Il ripensamento di Caius Rommens sulla salubrità della patata OGM è un argomento che sta facendo discutere. Tredici anni fa lo scienziato sviluppò la prima patata transgenica ma oggi dichiara di non essere sicuro di aver “creato” qualcosa che non arrechi danni all'uomo. Rommens in passato ha guidato le ricerche della Simplot Plant Sciences, ed ancora prima ha condotto ricerche per la multinazionale americana Monsanto, produttrice del RoundUp e delle piante OGM. La sua patata transgenica, creata in quegli anni è tuttora commercializzata nella maggior parte dei supermercati in Usa.

Il sogno ed il dubbio

Rommens desiderava ottenere un tubero che potesse resistere alle ammaccature, che non si scurisse e che resistesse alla peronospora, e che inoltre fosse meno sensibile alle alte temperature, in modo da produrre patatine fritte meno cancerogene.

Ma a distanza di anni si è accorto che il risultato è ben lontano da quello sperato. Nel suo recente libro, “Pandora’s Potatoes”, lo scienziato ammette che una volta scemato l'entusiasmo per la creazione genetica sia arrivato il dubbio di aver causato un pericolo per l'umanità. A preoccupare Rommens è il metodo con il quale è stata creata la patata OGM, il silenziamento dei geni RNAi. Questi geni possono essere silenziati ovunque, anche negli animali, e determinano la mancata manifestazione di alcune caratteristiche. Nella patata hanno determinato un rifiuto da parte delle api, che ne utilizzano solo il polline per il nutrimento delle larve ma non la considerano un alimento. Perché probabilmente le api riconoscono le alterazioni del Dna.

Nuove tossine

Un altro problema creato dagli alimenti geneticamente modificati è la sintesi di nuove proteine che potrebbero essere dannose o pericolose per gli organismi animali. Il silenziamento della patata ha portato alla formazione di una tossina chiamata alfa-aminoadipato, una neurotossina che in presenza di zuccheri produce sostanze di glicossidazione spesso implicate in molte patologie.

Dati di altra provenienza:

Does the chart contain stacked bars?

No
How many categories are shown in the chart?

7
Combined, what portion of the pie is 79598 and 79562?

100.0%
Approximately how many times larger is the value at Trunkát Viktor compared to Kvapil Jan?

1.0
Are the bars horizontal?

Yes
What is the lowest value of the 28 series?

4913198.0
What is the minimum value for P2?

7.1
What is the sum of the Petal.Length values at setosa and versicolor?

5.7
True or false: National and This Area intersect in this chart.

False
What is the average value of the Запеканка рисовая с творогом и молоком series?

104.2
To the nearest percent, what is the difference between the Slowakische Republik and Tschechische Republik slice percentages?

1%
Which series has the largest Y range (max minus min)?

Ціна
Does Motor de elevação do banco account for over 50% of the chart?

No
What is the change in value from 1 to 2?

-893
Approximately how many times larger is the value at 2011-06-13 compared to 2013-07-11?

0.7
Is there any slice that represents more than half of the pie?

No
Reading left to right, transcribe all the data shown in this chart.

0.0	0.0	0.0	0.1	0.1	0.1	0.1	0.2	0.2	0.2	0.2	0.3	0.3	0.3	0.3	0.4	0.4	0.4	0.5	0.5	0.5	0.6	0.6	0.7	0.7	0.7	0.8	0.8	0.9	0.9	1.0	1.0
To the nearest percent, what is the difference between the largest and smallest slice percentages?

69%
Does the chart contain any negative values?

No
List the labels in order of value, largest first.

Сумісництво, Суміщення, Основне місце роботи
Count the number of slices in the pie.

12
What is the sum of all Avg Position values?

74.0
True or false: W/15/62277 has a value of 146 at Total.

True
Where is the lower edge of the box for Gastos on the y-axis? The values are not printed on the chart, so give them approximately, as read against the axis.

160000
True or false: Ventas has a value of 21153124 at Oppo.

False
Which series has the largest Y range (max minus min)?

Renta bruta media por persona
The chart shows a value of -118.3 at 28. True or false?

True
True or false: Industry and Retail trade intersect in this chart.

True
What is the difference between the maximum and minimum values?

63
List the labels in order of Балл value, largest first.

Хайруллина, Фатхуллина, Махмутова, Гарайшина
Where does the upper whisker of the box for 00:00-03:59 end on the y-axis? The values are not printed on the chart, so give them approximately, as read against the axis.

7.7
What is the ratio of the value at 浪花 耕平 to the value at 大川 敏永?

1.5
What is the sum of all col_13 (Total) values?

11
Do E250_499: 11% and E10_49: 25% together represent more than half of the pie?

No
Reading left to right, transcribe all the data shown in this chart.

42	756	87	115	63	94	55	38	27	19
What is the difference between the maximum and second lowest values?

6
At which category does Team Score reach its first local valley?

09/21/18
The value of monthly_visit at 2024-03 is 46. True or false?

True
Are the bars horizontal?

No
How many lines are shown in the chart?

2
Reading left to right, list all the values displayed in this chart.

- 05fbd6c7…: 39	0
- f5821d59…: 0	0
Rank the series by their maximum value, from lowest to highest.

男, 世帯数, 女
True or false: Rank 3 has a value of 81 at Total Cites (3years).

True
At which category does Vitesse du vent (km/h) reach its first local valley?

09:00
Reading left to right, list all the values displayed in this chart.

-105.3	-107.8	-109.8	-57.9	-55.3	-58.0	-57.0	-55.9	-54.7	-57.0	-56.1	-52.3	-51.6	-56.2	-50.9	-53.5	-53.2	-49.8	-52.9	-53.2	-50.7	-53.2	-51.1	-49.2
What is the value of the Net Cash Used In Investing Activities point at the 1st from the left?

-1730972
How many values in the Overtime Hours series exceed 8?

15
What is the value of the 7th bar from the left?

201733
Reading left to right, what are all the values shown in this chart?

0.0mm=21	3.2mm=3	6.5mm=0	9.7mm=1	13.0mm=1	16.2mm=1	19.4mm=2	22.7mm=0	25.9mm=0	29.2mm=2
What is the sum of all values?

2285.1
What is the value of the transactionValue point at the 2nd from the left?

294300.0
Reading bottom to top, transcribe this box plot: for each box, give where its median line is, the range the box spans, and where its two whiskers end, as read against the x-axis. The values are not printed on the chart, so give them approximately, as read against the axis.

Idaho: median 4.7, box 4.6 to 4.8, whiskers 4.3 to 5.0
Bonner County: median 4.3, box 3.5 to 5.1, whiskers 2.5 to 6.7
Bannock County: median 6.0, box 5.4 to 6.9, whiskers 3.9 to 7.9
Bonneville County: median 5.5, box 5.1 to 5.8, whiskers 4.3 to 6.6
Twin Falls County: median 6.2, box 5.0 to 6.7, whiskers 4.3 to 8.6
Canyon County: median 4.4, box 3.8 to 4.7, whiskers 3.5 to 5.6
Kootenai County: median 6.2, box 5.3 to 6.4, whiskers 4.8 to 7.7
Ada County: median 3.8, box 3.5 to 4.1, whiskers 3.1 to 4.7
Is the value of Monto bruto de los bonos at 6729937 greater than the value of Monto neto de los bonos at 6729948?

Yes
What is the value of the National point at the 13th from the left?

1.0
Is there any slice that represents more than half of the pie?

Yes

Ancora non esistono dati certi sulla concentrazione di alfa-amminoadipato nelle patate OGM, ma Rommens invita la Simplot a controllarli prima possibile. Anche la tendenza della patata a non scurirsi può rappresentare un pericolo: le patate biotech non mostrano zone più scure che in natura indicherebbero tessuti danneggiati e non commestibili perché contenenti tossine, per cui essi non vengono identificati né rimossi.

Sarebbe come dire che le patate OGM non mostrano i “lividi” come quelle naturali, pur avendo ricevuto dei danni. I lividi sono zone di ingresso per numerosi agenti patogeni e di fuoriuscita dell'acqua, e non individuarli può rappresentare un problema. Rimane valida soltanto la protezione contro la peronospora, che però, ammette Rommens, non durerà a lungo, data l'alta capacità dei microorganismi di riorganizzarsi e superare le condizioni avverse.